■ Task prompt: Could you set out every line of the items below as a Markdown table with the columns Row and Line, numbering each row and leaving out any blank lines?
+ + + +
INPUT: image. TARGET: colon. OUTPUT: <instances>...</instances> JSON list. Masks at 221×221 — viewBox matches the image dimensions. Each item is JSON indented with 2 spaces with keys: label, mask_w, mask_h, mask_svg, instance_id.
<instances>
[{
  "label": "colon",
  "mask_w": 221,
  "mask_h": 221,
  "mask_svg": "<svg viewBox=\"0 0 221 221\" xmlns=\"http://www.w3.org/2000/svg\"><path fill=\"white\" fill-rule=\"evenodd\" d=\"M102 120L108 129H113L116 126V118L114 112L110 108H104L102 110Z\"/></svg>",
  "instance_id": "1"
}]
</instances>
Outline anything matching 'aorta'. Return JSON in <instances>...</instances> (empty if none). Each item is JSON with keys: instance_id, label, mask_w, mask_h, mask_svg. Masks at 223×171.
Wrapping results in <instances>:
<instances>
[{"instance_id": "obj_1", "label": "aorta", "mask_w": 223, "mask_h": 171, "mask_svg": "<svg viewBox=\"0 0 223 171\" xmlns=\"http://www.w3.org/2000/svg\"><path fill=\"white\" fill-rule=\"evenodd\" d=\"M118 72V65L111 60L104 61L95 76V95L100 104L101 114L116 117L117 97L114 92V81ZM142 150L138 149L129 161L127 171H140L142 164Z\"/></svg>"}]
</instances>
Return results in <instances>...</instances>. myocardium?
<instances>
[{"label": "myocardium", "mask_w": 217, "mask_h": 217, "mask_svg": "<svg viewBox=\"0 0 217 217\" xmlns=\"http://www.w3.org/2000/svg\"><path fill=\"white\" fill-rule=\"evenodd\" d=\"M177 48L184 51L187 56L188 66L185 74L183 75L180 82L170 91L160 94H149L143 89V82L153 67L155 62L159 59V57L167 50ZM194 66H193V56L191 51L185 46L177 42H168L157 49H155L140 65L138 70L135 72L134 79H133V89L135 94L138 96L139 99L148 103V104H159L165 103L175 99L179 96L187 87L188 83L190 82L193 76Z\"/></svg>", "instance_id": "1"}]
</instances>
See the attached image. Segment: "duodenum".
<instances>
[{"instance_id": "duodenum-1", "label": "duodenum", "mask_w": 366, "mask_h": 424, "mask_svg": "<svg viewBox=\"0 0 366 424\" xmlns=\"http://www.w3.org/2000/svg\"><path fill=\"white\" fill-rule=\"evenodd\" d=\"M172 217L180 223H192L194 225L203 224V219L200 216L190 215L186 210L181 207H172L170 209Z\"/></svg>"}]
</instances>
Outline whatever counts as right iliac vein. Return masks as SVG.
+ + + +
■ The answer:
| Row | Line |
|---|---|
| 1 | INPUT: image. TARGET: colon. OUTPUT: <instances>...</instances> JSON list. Masks at 221×221 — viewBox matches the image dimensions. Each item is JSON indented with 2 spaces with keys: label, mask_w, mask_h, mask_svg, instance_id. |
| 2 | <instances> |
| 3 | [{ |
| 4 |   "label": "colon", |
| 5 |   "mask_w": 221, |
| 6 |   "mask_h": 221, |
| 7 |   "mask_svg": "<svg viewBox=\"0 0 221 221\" xmlns=\"http://www.w3.org/2000/svg\"><path fill=\"white\" fill-rule=\"evenodd\" d=\"M102 120L108 129H113L116 126V118L114 112L110 108H104L102 110Z\"/></svg>", |
| 8 |   "instance_id": "1" |
| 9 | }] |
| 10 | </instances> |
| 11 | Outline anything matching 'aorta'. Return JSON in <instances>...</instances> (empty if none). Each item is JSON with keys: instance_id, label, mask_w, mask_h, mask_svg. Masks at 223×171. |
| 12 | Wrapping results in <instances>: |
| 13 | <instances> |
| 14 | [{"instance_id": "obj_1", "label": "aorta", "mask_w": 223, "mask_h": 171, "mask_svg": "<svg viewBox=\"0 0 223 171\" xmlns=\"http://www.w3.org/2000/svg\"><path fill=\"white\" fill-rule=\"evenodd\" d=\"M118 72V65L111 60L104 61L95 76V95L100 104L101 114L116 117L117 97L114 92V81ZM142 150L138 149L129 161L127 171H140L142 164Z\"/></svg>"}] |
| 15 | </instances> |
| 16 | Return results in <instances>...</instances>. myocardium? |
| 17 | <instances> |
| 18 | [{"label": "myocardium", "mask_w": 217, "mask_h": 217, "mask_svg": "<svg viewBox=\"0 0 217 217\" xmlns=\"http://www.w3.org/2000/svg\"><path fill=\"white\" fill-rule=\"evenodd\" d=\"M177 48L184 51L187 56L188 66L185 74L183 75L180 82L170 91L160 94H149L143 89V82L153 67L155 62L159 59V57L167 50ZM194 66H193V56L191 51L185 46L177 42H168L157 49H155L140 65L138 70L135 72L134 79H133V89L135 94L138 96L139 99L148 103V104H159L165 103L175 99L179 96L187 87L188 83L190 82L193 76Z\"/></svg>", "instance_id": "1"}] |
| 19 | </instances> |
| 20 | See the attached image. Segment: "duodenum". |
| 21 | <instances> |
| 22 | [{"instance_id": "duodenum-1", "label": "duodenum", "mask_w": 366, "mask_h": 424, "mask_svg": "<svg viewBox=\"0 0 366 424\" xmlns=\"http://www.w3.org/2000/svg\"><path fill=\"white\" fill-rule=\"evenodd\" d=\"M172 217L180 223H192L194 225L203 224V219L200 216L190 215L186 210L181 207H172L170 209Z\"/></svg>"}] |
| 23 | </instances> |
| 24 | Outline whatever counts as right iliac vein. Return masks as SVG. |